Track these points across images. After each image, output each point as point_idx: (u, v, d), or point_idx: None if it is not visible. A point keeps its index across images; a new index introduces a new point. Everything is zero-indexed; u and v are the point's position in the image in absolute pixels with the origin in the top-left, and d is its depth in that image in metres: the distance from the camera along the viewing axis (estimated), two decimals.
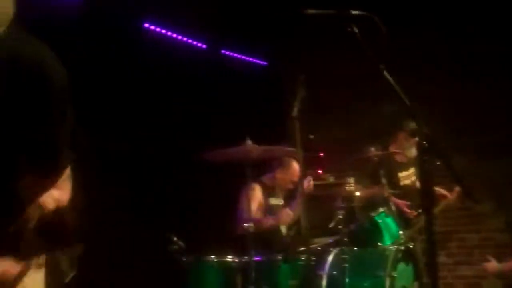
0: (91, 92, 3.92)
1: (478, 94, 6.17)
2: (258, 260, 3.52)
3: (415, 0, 6.36)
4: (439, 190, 4.96)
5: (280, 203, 4.67)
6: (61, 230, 1.82)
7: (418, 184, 5.02)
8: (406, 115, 2.06)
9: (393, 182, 5.05)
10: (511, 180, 6.08)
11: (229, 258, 3.64)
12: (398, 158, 5.23)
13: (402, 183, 5.12)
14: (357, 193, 4.27)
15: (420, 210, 4.74)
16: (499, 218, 6.21)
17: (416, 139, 5.04)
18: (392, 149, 5.20)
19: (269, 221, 4.42)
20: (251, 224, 3.52)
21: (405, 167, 5.23)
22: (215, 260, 3.63)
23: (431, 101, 6.11)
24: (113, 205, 3.83)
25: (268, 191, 4.65)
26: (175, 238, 3.63)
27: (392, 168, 5.12)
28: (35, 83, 1.31)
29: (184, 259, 3.62)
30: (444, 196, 5.06)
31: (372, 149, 4.93)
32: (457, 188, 5.02)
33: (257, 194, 4.54)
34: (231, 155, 3.87)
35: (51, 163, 1.47)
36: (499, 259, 5.09)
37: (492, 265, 4.54)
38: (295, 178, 4.51)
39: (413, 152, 5.06)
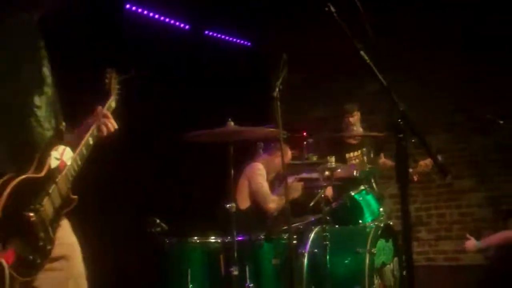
0: (72, 72, 3.89)
1: (458, 71, 6.24)
2: (240, 240, 3.55)
3: None
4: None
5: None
6: None
7: (379, 161, 5.11)
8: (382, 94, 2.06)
9: (345, 159, 5.12)
10: (490, 156, 6.19)
11: (212, 239, 3.67)
12: (348, 139, 5.31)
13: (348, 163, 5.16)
14: (339, 171, 4.30)
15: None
16: (479, 193, 6.34)
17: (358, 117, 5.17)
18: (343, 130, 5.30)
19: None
20: (233, 204, 3.53)
21: (353, 148, 5.28)
22: (197, 241, 3.66)
23: (411, 80, 6.20)
24: (94, 186, 3.82)
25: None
26: (157, 220, 3.65)
27: (340, 149, 5.17)
28: None
29: (167, 241, 3.64)
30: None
31: (354, 128, 4.99)
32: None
33: (264, 173, 4.63)
34: (213, 136, 3.88)
35: None
36: (478, 233, 5.21)
37: (472, 243, 4.65)
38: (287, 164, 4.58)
39: (359, 130, 5.20)
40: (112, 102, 2.49)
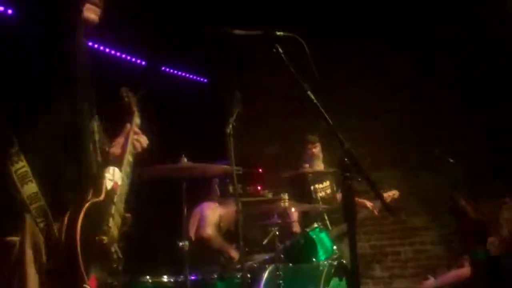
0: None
1: (415, 108, 6.38)
2: (193, 279, 3.49)
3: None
4: (361, 201, 5.10)
5: None
6: None
7: (337, 196, 5.15)
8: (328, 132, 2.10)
9: (307, 195, 5.08)
10: (444, 194, 6.30)
11: (165, 278, 3.60)
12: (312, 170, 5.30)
13: (317, 195, 5.16)
14: (292, 209, 4.31)
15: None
16: (433, 230, 6.43)
17: (319, 148, 5.21)
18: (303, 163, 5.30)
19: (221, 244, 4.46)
20: (186, 243, 3.49)
21: (319, 179, 5.27)
22: (150, 280, 3.58)
23: (368, 114, 6.32)
24: None
25: None
26: None
27: (306, 181, 5.15)
28: None
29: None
30: (364, 205, 5.18)
31: (306, 165, 5.03)
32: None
33: (215, 213, 4.61)
34: (166, 172, 3.85)
35: None
36: (433, 271, 5.27)
37: (430, 282, 4.70)
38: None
39: (320, 166, 5.23)
40: (136, 119, 2.57)
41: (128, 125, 2.45)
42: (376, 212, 5.22)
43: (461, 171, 4.87)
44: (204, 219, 4.59)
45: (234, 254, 4.36)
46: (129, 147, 2.35)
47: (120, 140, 2.41)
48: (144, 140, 2.45)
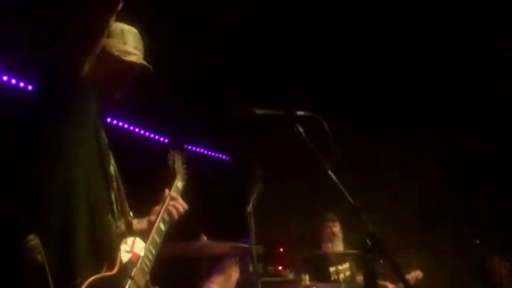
0: None
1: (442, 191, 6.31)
2: None
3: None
4: (383, 283, 4.93)
5: None
6: None
7: (358, 279, 4.98)
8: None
9: (327, 276, 4.87)
10: (473, 276, 6.11)
11: None
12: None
13: (338, 276, 5.01)
14: None
15: None
16: None
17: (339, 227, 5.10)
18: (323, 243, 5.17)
19: None
20: None
21: (338, 261, 5.08)
22: None
23: (392, 196, 6.26)
24: None
25: None
26: None
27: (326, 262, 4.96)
28: None
29: None
30: None
31: (327, 245, 4.93)
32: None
33: None
34: (185, 250, 3.81)
35: None
36: None
37: None
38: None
39: (340, 246, 5.11)
40: (178, 183, 2.46)
41: (167, 191, 2.31)
42: None
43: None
44: None
45: None
46: (163, 214, 2.20)
47: (157, 208, 2.27)
48: (181, 206, 2.30)
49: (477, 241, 4.84)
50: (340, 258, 5.08)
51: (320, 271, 4.90)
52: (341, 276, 5.01)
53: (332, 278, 4.79)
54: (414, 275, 5.12)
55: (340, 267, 5.06)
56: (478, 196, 6.05)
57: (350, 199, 2.09)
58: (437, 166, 6.36)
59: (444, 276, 6.17)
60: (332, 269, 4.88)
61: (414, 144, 6.46)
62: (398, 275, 2.11)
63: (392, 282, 5.01)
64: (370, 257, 2.00)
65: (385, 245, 2.01)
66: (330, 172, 2.11)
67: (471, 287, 5.91)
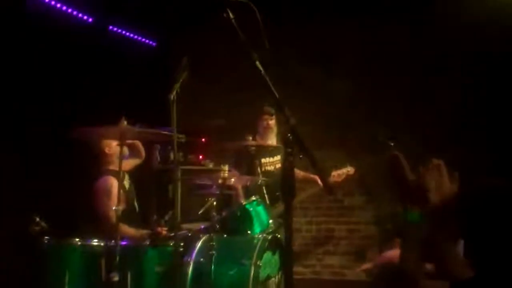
0: None
1: (352, 88, 6.42)
2: (124, 244, 3.40)
3: None
4: (311, 176, 5.07)
5: None
6: None
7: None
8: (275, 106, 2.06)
9: (250, 168, 4.98)
10: (381, 175, 6.42)
11: (95, 242, 3.48)
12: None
13: (264, 169, 5.09)
14: (232, 180, 4.26)
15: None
16: (368, 211, 6.56)
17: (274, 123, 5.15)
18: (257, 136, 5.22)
19: None
20: (120, 207, 3.39)
21: (269, 153, 5.20)
22: (78, 243, 3.45)
23: (306, 94, 6.33)
24: None
25: None
26: (37, 218, 3.42)
27: (250, 155, 5.00)
28: None
29: (46, 241, 3.42)
30: (315, 181, 5.11)
31: (250, 137, 4.97)
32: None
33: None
34: (103, 134, 3.72)
35: None
36: (365, 250, 5.36)
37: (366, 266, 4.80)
38: None
39: (273, 138, 5.17)
40: None
41: None
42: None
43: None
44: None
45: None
46: None
47: None
48: None
49: (381, 136, 4.99)
50: (269, 151, 5.16)
51: (243, 163, 4.98)
52: (269, 168, 5.13)
53: (257, 171, 4.88)
54: (346, 170, 5.32)
55: (267, 160, 5.16)
56: (397, 95, 6.22)
57: (276, 93, 2.05)
58: (361, 62, 6.43)
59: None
60: (256, 161, 4.95)
61: (337, 40, 6.48)
62: (316, 169, 2.15)
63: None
64: (290, 151, 2.01)
65: (303, 140, 2.02)
66: (258, 63, 2.05)
67: (381, 185, 6.23)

Work instructions: Looking at the records above, return exactly the lines from the line with "10: (511, 180, 6.08)" to the line with "24: (113, 205, 3.83)", both ends included.

Written response:
10: (511, 180, 6.08)
11: (229, 258, 3.64)
12: (398, 158, 5.23)
13: (402, 183, 5.12)
14: (357, 193, 4.27)
15: (420, 210, 4.74)
16: (499, 218, 6.21)
17: (416, 139, 5.04)
18: (392, 149, 5.20)
19: (269, 221, 4.42)
20: (251, 224, 3.52)
21: (405, 167, 5.23)
22: (215, 260, 3.63)
23: (431, 101, 6.11)
24: (113, 205, 3.83)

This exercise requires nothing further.